AIM OF THE TASK: The answer is to be the data that follows, transcribed exactly, minus its pictures.

PROVIDED DATA:
================
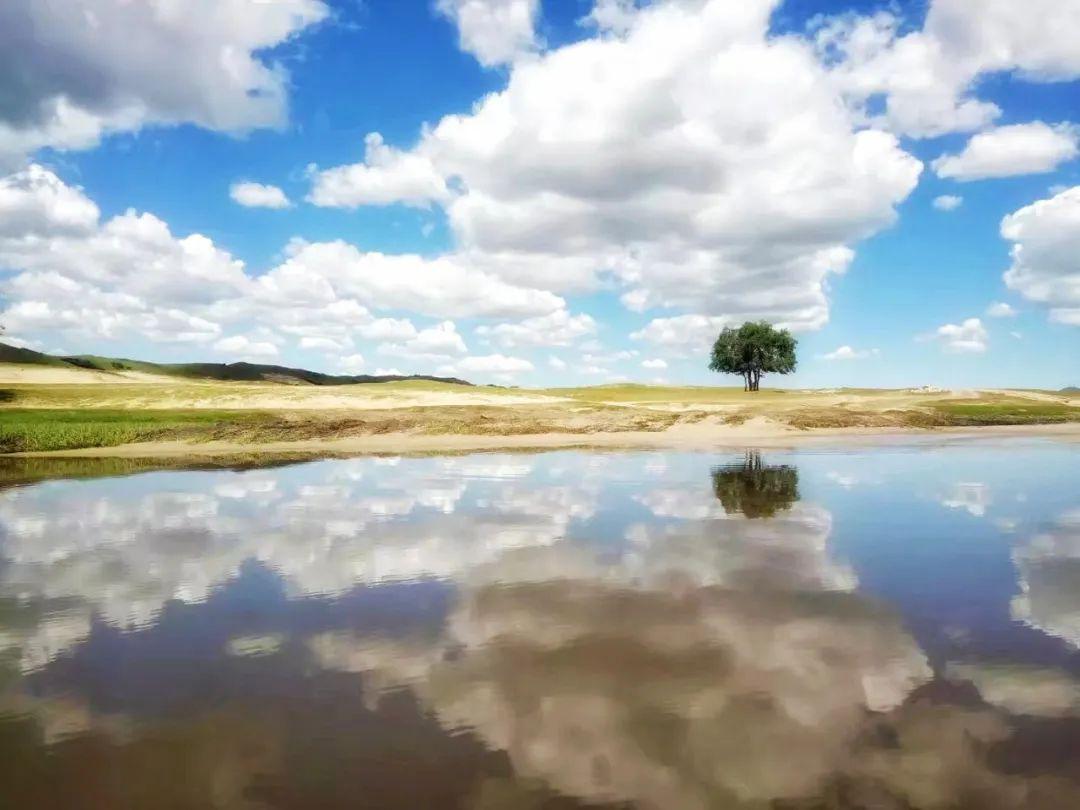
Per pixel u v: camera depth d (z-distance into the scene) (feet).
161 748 19.15
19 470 98.58
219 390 283.79
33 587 35.81
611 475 84.23
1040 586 34.83
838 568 38.47
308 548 44.52
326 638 27.89
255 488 74.64
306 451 130.93
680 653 25.94
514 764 18.20
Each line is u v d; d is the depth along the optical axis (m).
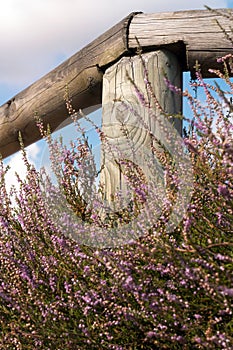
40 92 4.41
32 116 4.56
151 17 3.55
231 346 1.96
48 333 2.31
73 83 4.04
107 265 2.21
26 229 2.79
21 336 2.45
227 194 2.09
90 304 2.35
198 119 2.28
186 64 3.53
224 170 2.21
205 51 3.36
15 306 2.44
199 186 2.35
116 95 3.46
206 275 2.01
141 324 2.15
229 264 2.08
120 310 2.18
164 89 3.36
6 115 4.80
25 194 3.00
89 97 4.01
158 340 2.19
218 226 2.33
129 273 2.21
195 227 2.28
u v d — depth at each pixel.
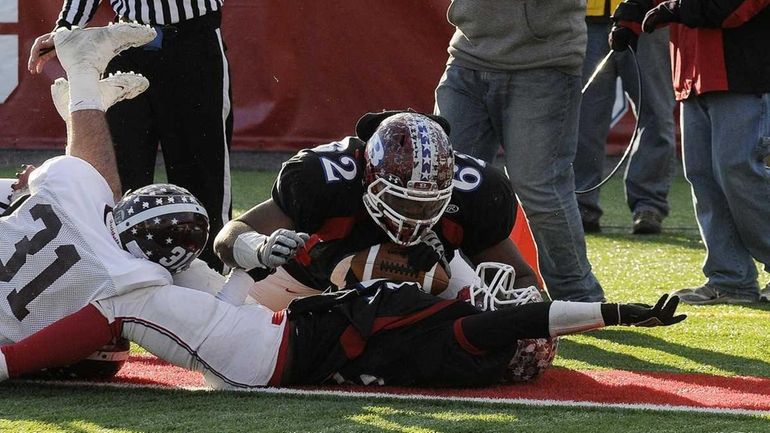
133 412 12.20
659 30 29.25
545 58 18.30
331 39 38.28
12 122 38.12
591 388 13.90
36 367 12.93
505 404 12.70
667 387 14.02
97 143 14.50
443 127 14.69
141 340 13.18
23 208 13.44
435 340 13.44
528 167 18.59
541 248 19.03
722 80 19.72
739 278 20.62
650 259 25.98
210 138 19.69
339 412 12.28
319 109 38.66
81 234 13.19
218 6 19.55
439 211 13.62
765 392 13.81
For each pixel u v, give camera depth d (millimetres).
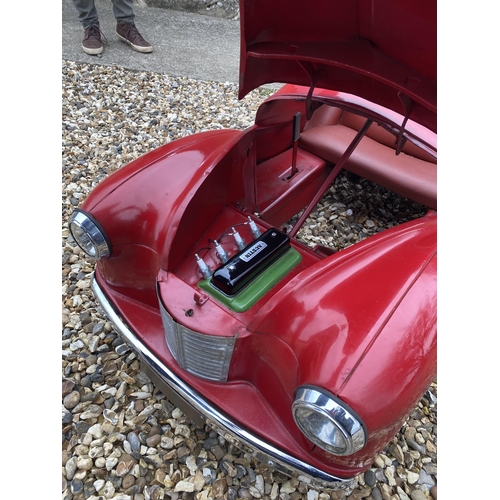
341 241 2549
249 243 1582
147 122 3393
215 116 3602
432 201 2262
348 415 967
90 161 2924
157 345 1454
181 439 1573
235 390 1336
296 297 1201
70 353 1821
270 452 1223
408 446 1670
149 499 1435
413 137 1877
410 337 1068
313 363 1051
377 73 1179
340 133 2525
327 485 1197
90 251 1489
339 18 1153
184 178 1553
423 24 1024
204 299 1296
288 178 2213
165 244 1388
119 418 1623
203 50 4711
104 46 4352
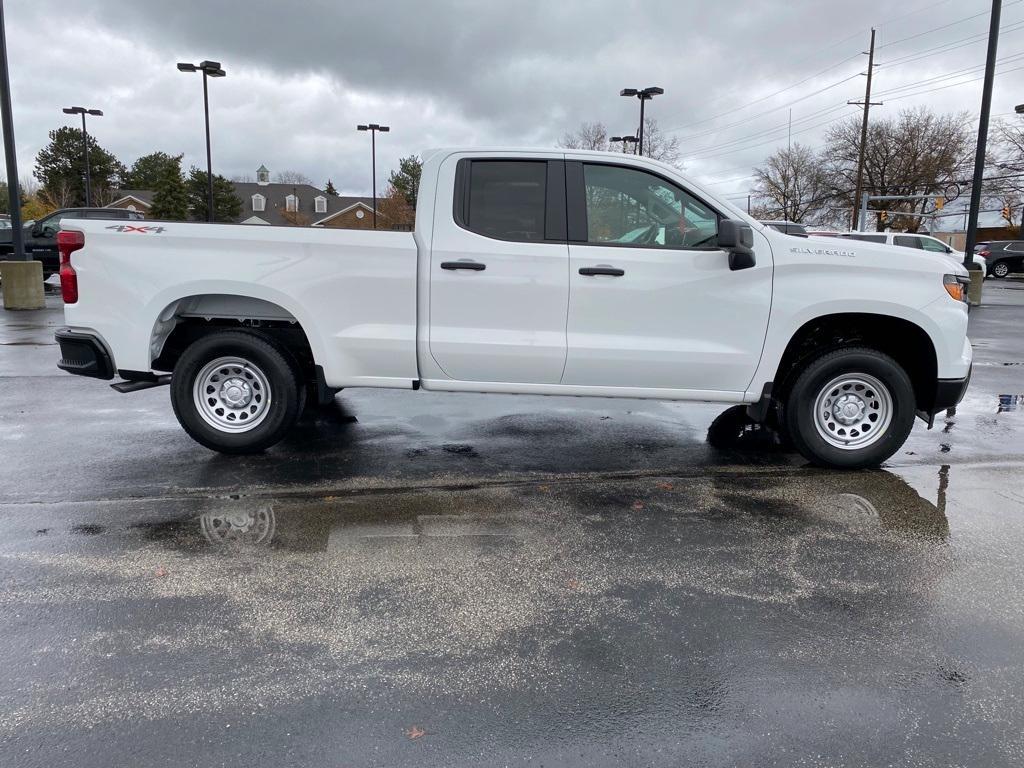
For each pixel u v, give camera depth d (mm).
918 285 4836
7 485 4688
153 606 3197
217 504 4398
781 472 5141
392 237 4820
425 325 4875
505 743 2383
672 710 2551
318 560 3662
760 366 4918
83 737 2383
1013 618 3178
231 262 4828
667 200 4871
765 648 2934
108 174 75312
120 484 4727
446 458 5391
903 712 2553
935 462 5434
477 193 4840
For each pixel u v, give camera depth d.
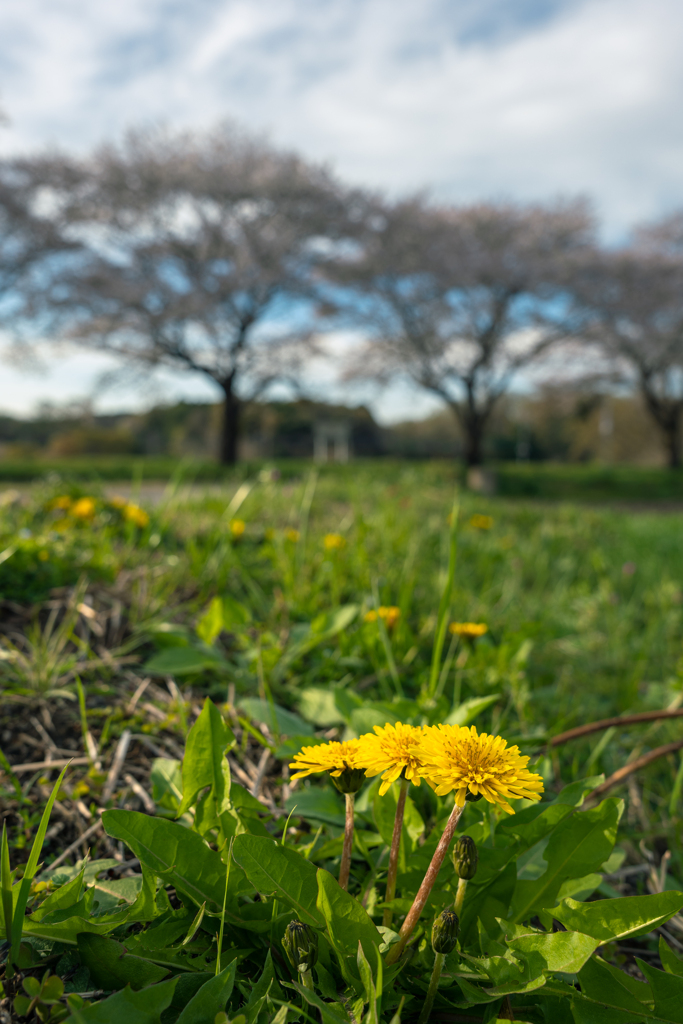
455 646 2.21
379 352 20.47
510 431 36.44
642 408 33.47
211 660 1.62
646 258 20.56
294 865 0.76
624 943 1.15
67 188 16.23
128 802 1.16
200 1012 0.67
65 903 0.77
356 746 0.77
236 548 2.83
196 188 16.31
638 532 6.34
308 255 18.75
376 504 5.74
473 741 0.66
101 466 15.70
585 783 0.92
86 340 17.20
================
EXERCISE SOLUTION:
Per pixel u v: camera depth d (z-distance into the scene) (feet).
161 748 19.15
19 470 98.58
219 390 283.79
33 587 35.81
611 475 84.23
1040 586 34.83
838 568 38.47
308 548 44.52
326 638 27.89
255 488 74.64
306 451 130.93
680 653 25.94
514 764 18.20
Each line is u v d; d is the depth along the optical axis (m).
40 92 4.41
32 116 4.56
151 17 3.55
231 346 1.96
48 333 2.31
73 83 4.04
107 265 2.21
26 229 2.79
21 336 2.45
227 194 2.09
90 304 2.35
198 119 2.28
186 64 3.53
224 170 2.21
205 51 3.36
15 306 2.44
199 186 2.35
116 95 3.46
206 275 2.01
141 324 2.15
229 264 2.08
120 310 2.18
164 89 3.36
6 115 4.80
25 194 3.00
89 97 4.01
158 340 2.19
218 226 2.33
129 273 2.21
195 227 2.28
u v d — depth at each pixel.
133 412 12.20
659 30 29.25
545 58 18.30
331 39 38.28
12 122 38.12
591 388 13.90
36 367 12.93
505 404 12.70
667 387 14.02
97 143 14.50
443 127 14.69
141 340 13.18
23 208 13.44
435 340 13.44
528 167 18.59
541 248 19.03
722 80 19.72
739 278 20.62
650 259 25.98
210 138 19.69
339 412 12.28
319 109 38.66
81 234 13.19
218 6 19.55
439 211 13.62
765 392 13.81
For each pixel u v, give camera depth d (millimetres).
341 241 2549
249 243 1582
147 122 3393
215 116 3602
432 201 2262
348 415 967
90 161 2924
157 345 1454
181 439 1573
235 390 1336
296 297 1201
70 353 1821
270 452 1223
408 446 1670
149 499 1435
413 137 1877
410 337 1068
313 363 1051
377 73 1179
340 133 2525
327 485 1197
90 251 1489
339 18 1153
184 178 1553
423 24 1024
204 299 1296
288 178 2213
165 244 1388
119 418 1623
203 50 4711
104 46 4352
For each pixel u v, give camera depth d (mm).
918 285 4836
7 485 4688
153 606 3197
217 504 4398
781 472 5141
392 237 4820
425 325 4875
505 743 2383
672 710 2551
318 560 3662
760 366 4918
83 737 2383
1013 618 3178
231 262 4828
667 200 4871
765 648 2934
108 174 75312
120 484 4727
446 458 5391
903 712 2553
935 462 5434
477 193 4840
For each pixel u v, give camera depth d.
455 646 2.21
379 352 20.47
510 431 36.44
642 408 33.47
211 660 1.62
646 258 20.56
294 865 0.76
624 943 1.15
67 188 16.23
128 802 1.16
200 1012 0.67
65 903 0.77
356 746 0.77
236 548 2.83
196 188 16.31
638 532 6.34
308 255 18.75
376 504 5.74
473 741 0.66
101 466 15.70
585 783 0.92
86 340 17.20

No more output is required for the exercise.